“The Island” is a 2006 movie set in the near future about clones created as back up bodies for the super-rich. It’s actually a pretty good movie, I enjoyed watching it. These clones are born as adults from synthetic wombs, complete with umbilical cords, where they develop. During the course of the movie, two clones escape and discover their purpose in life- they were created to be killed. The doctors and scientists realized something is wrong with the newer set of clones, who begin questioning things around them, and orders them all to be terminated.
The adult clones are rounded up and gassed. The “baby” clones are simply cut off from their places of residence: their wombs. A knife was used to cut the womb open, fluid gushed out, and the adult-clone-baby was left to simply die. Sound familiar? There was even a close up of a beating heart at one point. Based on the music, these scenes were meant to stir the audience’s emotion and pull our heart strings. It’s possible this was a pro-life message in the Hollywood film staring Ewan McGregor and Scarlett Johannson, though somehow I doubt it. There is, however, an obvious correlation between the two, killing the unborn human clones and killing the unborn human babies. As well as the links between the Jewish Holocaust and gassing the unwanted clones. In fact, the clones were considered less than human, which is why they were so disposable. Even though they had a beating heart (and other organs that were merely there to harvest), brain waves, body features, personalities, thoughts, emotions.
This was a big dilemma in the movie, unfortunately, it’s not much of a dilemma in the world that actually matters. The lives of the clones were fervently fought for, by both clone and non-clone alike, and eventually won. The end scene is all the clones streaming out of the compound with happy, relief-type music playing. The baby clones didn’t make it, and sadly, many baby humans don’t either.

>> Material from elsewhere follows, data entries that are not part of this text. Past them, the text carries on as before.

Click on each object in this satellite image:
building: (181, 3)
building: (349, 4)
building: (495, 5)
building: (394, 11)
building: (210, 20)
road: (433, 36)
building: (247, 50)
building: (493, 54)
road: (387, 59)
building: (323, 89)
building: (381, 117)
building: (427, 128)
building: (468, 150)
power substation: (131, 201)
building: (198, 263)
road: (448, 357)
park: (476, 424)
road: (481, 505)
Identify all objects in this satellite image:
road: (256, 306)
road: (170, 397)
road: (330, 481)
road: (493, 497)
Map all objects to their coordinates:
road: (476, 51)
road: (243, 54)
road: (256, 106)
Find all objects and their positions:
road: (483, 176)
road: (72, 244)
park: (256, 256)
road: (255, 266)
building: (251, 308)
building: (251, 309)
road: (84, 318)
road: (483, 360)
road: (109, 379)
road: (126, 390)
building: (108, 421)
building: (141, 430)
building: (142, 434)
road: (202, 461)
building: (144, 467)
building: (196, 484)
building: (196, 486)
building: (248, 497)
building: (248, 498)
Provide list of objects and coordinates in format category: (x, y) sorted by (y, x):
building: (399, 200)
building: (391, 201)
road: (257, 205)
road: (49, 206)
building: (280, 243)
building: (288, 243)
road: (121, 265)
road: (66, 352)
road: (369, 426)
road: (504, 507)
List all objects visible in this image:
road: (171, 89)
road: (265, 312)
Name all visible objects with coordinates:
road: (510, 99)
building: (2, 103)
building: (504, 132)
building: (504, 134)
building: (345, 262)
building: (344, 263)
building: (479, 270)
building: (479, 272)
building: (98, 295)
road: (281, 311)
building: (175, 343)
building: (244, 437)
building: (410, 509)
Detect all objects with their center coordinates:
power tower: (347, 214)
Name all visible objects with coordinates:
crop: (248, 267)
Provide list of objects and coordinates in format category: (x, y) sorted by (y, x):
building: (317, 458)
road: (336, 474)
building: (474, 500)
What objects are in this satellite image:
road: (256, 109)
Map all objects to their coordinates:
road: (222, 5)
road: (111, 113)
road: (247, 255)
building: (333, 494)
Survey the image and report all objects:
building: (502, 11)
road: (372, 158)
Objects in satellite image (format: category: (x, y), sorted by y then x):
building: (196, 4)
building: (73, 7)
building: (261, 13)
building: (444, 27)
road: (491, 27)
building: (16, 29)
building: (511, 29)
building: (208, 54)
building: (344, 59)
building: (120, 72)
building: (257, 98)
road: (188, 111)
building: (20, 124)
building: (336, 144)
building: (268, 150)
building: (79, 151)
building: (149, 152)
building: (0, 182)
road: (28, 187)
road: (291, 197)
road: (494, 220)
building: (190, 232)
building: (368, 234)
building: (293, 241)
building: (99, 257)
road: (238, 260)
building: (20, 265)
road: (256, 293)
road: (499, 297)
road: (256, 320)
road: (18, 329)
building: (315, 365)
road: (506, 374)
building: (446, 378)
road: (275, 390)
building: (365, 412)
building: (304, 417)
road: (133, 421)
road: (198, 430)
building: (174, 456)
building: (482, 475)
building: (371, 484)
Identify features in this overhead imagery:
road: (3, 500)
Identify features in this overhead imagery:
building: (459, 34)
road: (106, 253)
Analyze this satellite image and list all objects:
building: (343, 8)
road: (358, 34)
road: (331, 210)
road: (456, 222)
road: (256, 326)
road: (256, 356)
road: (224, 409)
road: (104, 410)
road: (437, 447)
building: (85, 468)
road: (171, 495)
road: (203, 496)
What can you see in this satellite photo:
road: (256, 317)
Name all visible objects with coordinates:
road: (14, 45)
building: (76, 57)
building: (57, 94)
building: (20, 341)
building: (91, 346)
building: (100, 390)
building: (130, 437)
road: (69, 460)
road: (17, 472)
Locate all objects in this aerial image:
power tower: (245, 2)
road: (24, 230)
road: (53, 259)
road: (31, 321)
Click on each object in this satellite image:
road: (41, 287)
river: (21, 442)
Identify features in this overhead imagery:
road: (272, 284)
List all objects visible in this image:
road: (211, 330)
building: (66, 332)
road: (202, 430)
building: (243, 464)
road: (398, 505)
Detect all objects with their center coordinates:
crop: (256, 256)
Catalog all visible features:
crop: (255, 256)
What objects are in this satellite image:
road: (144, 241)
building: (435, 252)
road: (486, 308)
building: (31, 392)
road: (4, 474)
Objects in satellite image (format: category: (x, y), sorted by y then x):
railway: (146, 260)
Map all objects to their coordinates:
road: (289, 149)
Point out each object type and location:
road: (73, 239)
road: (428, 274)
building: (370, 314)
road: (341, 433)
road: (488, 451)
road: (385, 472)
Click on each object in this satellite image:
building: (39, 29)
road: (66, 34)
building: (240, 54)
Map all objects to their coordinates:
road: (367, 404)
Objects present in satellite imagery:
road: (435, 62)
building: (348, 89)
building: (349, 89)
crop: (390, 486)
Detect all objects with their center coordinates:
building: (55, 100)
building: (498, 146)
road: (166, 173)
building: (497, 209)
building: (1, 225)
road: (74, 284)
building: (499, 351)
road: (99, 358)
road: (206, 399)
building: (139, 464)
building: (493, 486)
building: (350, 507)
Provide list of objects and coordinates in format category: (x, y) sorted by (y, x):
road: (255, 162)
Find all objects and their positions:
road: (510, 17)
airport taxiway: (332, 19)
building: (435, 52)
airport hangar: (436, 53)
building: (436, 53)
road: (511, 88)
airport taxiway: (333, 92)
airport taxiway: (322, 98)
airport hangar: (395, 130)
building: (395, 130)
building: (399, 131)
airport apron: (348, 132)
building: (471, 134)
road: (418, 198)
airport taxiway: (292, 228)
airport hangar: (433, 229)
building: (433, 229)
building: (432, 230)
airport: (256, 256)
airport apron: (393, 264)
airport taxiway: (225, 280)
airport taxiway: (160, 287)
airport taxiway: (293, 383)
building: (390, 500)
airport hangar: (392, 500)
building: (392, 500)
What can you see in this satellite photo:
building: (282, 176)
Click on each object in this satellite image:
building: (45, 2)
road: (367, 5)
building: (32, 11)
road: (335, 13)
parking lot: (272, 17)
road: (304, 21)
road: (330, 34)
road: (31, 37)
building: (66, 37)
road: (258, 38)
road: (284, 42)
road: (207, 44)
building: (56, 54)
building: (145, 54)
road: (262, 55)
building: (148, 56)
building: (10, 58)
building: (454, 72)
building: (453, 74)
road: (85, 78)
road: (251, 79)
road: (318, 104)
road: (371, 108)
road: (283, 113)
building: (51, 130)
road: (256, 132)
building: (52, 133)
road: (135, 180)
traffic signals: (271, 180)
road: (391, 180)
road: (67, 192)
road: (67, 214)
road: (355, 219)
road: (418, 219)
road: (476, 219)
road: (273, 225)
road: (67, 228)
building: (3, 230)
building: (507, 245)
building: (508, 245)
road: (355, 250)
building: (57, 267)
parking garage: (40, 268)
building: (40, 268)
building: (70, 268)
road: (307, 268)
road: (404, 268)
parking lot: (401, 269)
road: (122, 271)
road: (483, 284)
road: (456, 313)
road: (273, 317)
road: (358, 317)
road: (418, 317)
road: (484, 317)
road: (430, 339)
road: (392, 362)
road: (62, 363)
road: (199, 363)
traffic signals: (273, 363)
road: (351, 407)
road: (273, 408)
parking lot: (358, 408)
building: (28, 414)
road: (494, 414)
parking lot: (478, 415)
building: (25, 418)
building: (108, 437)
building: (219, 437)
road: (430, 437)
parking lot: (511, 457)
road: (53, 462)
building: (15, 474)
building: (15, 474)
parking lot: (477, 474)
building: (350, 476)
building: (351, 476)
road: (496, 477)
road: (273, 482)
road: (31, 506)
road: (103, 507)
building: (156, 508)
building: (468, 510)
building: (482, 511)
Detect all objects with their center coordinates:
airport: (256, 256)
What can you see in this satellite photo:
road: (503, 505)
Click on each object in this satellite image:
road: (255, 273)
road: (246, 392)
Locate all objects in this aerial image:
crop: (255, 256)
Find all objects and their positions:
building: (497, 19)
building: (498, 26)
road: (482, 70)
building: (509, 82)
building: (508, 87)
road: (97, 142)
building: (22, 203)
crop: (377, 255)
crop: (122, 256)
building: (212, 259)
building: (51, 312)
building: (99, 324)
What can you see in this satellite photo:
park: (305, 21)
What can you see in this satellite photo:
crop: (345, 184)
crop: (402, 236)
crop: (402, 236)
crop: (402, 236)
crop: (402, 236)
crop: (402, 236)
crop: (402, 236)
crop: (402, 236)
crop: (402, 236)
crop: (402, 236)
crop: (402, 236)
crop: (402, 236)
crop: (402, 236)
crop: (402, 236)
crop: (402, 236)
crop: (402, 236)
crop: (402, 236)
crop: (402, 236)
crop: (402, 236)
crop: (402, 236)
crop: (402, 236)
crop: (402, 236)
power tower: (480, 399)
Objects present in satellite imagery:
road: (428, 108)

This made me wonder why. Why was that scene meant to be sad? Was it because these helpless developing babies, that would someday become full-functioning adults, with no idea what was going on mercilessly killed? Oh, wait, I meant, helpless developing baby-clones, that would someday become full-functioning adult-clones, with no idea what was going on mercilessly killed? I don’t see much of a difference, do you? Why is one meant to evoke sympathetic emotion while the other deemed a woman’s right? Does it boil down to “out of sight, out of mind”? The plastic wombs in the film were clear, the wombs in a woman have flesh over them. Are we so deceived that if we don’t see something with our own two eyes it doesn’t matter? Both beings had beating hearts, the director made a point of showing one before that particular baby-clone was terminated.
A pro-life message in the pro-choice Hollywood world, hypocritical indeed.
Two main clones with baby clones in background.